__Work item__.
Arrange the lines below into a Markdown table with two columns, No. and Line, numbering each row and leaving out any blank lines.

__Exercise inputs__.
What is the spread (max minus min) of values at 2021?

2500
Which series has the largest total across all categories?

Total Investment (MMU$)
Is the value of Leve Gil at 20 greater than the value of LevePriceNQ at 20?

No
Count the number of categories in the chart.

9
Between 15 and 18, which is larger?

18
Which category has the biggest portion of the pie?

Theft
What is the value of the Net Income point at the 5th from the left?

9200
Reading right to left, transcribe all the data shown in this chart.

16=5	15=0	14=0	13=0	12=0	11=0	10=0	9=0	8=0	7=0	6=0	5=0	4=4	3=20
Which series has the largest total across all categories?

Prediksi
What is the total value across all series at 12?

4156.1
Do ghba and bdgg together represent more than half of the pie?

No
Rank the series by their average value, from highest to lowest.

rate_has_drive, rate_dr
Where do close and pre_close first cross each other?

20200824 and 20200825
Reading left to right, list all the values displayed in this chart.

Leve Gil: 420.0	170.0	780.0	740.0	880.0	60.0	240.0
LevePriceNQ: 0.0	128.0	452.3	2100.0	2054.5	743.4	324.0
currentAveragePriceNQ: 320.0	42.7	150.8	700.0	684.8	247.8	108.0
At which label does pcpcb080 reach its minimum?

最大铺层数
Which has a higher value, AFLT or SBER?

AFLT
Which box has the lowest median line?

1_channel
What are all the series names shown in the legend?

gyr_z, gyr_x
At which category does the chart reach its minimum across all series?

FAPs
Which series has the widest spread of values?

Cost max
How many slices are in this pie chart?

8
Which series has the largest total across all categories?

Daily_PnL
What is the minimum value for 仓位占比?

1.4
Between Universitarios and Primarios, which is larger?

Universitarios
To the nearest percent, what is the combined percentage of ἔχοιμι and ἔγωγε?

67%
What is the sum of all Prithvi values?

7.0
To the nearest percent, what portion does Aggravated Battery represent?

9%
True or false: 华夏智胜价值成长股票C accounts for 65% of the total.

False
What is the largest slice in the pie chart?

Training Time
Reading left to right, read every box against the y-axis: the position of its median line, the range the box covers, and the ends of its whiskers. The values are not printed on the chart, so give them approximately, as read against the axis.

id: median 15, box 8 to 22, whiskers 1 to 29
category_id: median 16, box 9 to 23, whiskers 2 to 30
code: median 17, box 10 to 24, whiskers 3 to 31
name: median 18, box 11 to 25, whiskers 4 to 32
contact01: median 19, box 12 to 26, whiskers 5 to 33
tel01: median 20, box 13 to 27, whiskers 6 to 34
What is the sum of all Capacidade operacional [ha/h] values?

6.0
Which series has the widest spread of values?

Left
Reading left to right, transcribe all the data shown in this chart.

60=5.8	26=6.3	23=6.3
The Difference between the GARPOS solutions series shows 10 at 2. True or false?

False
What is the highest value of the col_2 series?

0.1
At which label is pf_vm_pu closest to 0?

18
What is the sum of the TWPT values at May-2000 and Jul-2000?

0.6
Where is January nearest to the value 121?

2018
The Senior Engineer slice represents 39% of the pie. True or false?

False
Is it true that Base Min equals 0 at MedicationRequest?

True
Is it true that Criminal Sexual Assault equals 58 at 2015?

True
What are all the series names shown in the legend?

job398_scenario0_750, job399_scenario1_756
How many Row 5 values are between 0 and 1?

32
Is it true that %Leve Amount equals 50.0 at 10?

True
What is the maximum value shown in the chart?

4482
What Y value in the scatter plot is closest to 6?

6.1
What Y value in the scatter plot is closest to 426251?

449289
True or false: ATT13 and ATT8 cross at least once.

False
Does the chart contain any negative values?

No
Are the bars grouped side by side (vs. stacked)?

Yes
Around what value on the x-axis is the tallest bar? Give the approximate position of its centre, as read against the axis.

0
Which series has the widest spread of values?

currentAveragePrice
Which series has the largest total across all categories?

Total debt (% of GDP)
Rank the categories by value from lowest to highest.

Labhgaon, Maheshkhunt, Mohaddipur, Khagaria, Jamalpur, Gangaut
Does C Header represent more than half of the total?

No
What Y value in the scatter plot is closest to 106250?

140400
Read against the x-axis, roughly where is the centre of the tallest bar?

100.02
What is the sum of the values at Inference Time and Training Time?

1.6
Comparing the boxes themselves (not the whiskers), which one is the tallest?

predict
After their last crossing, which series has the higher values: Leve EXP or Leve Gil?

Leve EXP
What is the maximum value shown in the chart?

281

__Response__.
| No. | Line |
|---|---|
| 1 | What is the spread (max minus min) of values at 2021? |
| 2 | 2500 |
| 3 | Which series has the largest total across all categories? |
| 4 | Total Investment (MMU$) |
| 5 | Is the value of Leve Gil at 20 greater than the value of LevePriceNQ at 20? |
| 6 | No |
| 7 | Count the number of categories in the chart. |
| 8 | 9 |
| 9 | Between 15 and 18, which is larger? |
| 10 | 18 |
| 11 | Which category has the biggest portion of the pie? |
| 12 | Theft |
| 13 | What is the value of the Net Income point at the 5th from the left? |
| 14 | 9200 |
| 15 | Reading right to left, transcribe all the data shown in this chart. |
| 16 | 16=5	15=0	14=0	13=0	12=0	11=0	10=0	9=0	8=0	7=0	6=0	5=0	4=4	3=20 |
| 17 | Which series has the largest total across all categories? |
| 18 | Prediksi |
| 19 | What is the total value across all series at 12? |
| 20 | 4156.1 |
| 21 | Do ghba and bdgg together represent more than half of the pie? |
| 22 | No |
| 23 | Rank the series by their average value, from highest to lowest. |
| 24 | rate_has_drive, rate_dr |
| 25 | Where do close and pre_close first cross each other? |
| 26 | 20200824 and 20200825 |
| 27 | Reading left to right, list all the values displayed in this chart. |
| 28 | Leve Gil: 420.0	170.0	780.0	740.0	880.0	60.0	240.0 |
| 29 | LevePriceNQ: 0.0	128.0	452.3	2100.0	2054.5	743.4	324.0 |
| 30 | currentAveragePriceNQ: 320.0	42.7	150.8	700.0	684.8	247.8	108.0 |
| 31 | At which label does pcpcb080 reach its minimum? |
| 32 | 最大铺层数 |
| 33 | Which has a higher value, AFLT or SBER? |
| 34 | AFLT |
| 35 | Which box has the lowest median line? |
| 36 | 1_channel |
| 37 | What are all the series names shown in the legend? |
| 38 | gyr_z, gyr_x |
| 39 | At which category does the chart reach its minimum across all series? |
| 40 | FAPs |
| 41 | Which series has the widest spread of values? |
| 42 | Cost max |
| 43 | How many slices are in this pie chart? |
| 44 | 8 |
| 45 | Which series has the largest total across all categories? |
| 46 | Daily_PnL |
| 47 | What is the minimum value for 仓位占比? |
| 48 | 1.4 |
| 49 | Between Universitarios and Primarios, which is larger? |
| 50 | Universitarios |
| 51 | To the nearest percent, what is the combined percentage of ἔχοιμι and ἔγωγε? |
| 52 | 67% |
| 53 | What is the sum of all Prithvi values? |
| 54 | 7.0 |
| 55 | To the nearest percent, what portion does Aggravated Battery represent? |
| 56 | 9% |
| 57 | True or false: 华夏智胜价值成长股票C accounts for 65% of the total. |
| 58 | False |
| 59 | What is the largest slice in the pie chart? |
| 60 | Training Time |
| 61 | Reading left to right, read every box against the y-axis: the position of its median line, the range the box covers, and the ends of its whiskers. The values are not printed on the chart, so give them approximately, as read against the axis. |
| 62 | id: median 15, box 8 to 22, whiskers 1 to 29 |
| 63 | category_id: median 16, box 9 to 23, whiskers 2 to 30 |
| 64 | code: median 17, box 10 to 24, whiskers 3 to 31 |
| 65 | name: median 18, box 11 to 25, whiskers 4 to 32 |
| 66 | contact01: median 19, box 12 to 26, whiskers 5 to 33 |
| 67 | tel01: median 20, box 13 to 27, whiskers 6 to 34 |
| 68 | What is the sum of all Capacidade operacional [ha/h] values? |
| 69 | 6.0 |
| 70 | Which series has the widest spread of values? |
| 71 | Left |
| 72 | Reading left to right, transcribe all the data shown in this chart. |
| 73 | 60=5.8	26=6.3	23=6.3 |
| 74 | The Difference between the GARPOS solutions series shows 10 at 2. True or false? |
| 75 | False |
| 76 | What is the highest value of the col_2 series? |
| 77 | 0.1 |
| 78 | At which label is pf_vm_pu closest to 0? |
| 79 | 18 |
| 80 | What is the sum of the TWPT values at May-2000 and Jul-2000? |
| 81 | 0.6 |
| 82 | Where is January nearest to the value 121? |
| 83 | 2018 |
| 84 | The Senior Engineer slice represents 39% of the pie. True or false? |
| 85 | False |
| 86 | Is it true that Base Min equals 0 at MedicationRequest? |
| 87 | True |
| 88 | Is it true that Criminal Sexual Assault equals 58 at 2015? |
| 89 | True |
| 90 | What are all the series names shown in the legend? |
| 91 | job398_scenario0_750, job399_scenario1_756 |
| 92 | How many Row 5 values are between 0 and 1? |
| 93 | 32 |
| 94 | Is it true that %Leve Amount equals 50.0 at 10? |
| 95 | True |
| 96 | What is the maximum value shown in the chart? |
| 97 | 4482 |
| 98 | What Y value in the scatter plot is closest to 6? |
| 99 | 6.1 |
| 100 | What Y value in the scatter plot is closest to 426251? |
| 101 | 449289 |
| 102 | True or false: ATT13 and ATT8 cross at least once. |
| 103 | False |
| 104 | Does the chart contain any negative values? |
| 105 | No |
| 106 | Are the bars grouped side by side (vs. stacked)? |
| 107 | Yes |
| 108 | Around what value on the x-axis is the tallest bar? Give the approximate position of its centre, as read against the axis. |
| 109 | 0 |
| 110 | Which series has the widest spread of values? |
| 111 | currentAveragePrice |
| 112 | Which series has the largest total across all categories? |
| 113 | Total debt (% of GDP) |
| 114 | Rank the categories by value from lowest to highest. |
| 115 | Labhgaon, Maheshkhunt, Mohaddipur, Khagaria, Jamalpur, Gangaut |
| 116 | Does C Header represent more than half of the total? |
| 117 | No |
| 118 | What Y value in the scatter plot is closest to 106250? |
| 119 | 140400 |
| 120 | Read against the x-axis, roughly where is the centre of the tallest bar? |
| 121 | 100.02 |
| 122 | What is the sum of the values at Inference Time and Training Time? |
| 123 | 1.6 |
| 124 | Comparing the boxes themselves (not the whiskers), which one is the tallest? |
| 125 | predict |
| 126 | After their last crossing, which series has the higher values: Leve EXP or Leve Gil? |
| 127 | Leve EXP |
| 128 | What is the maximum value shown in the chart? |
| 129 | 281 |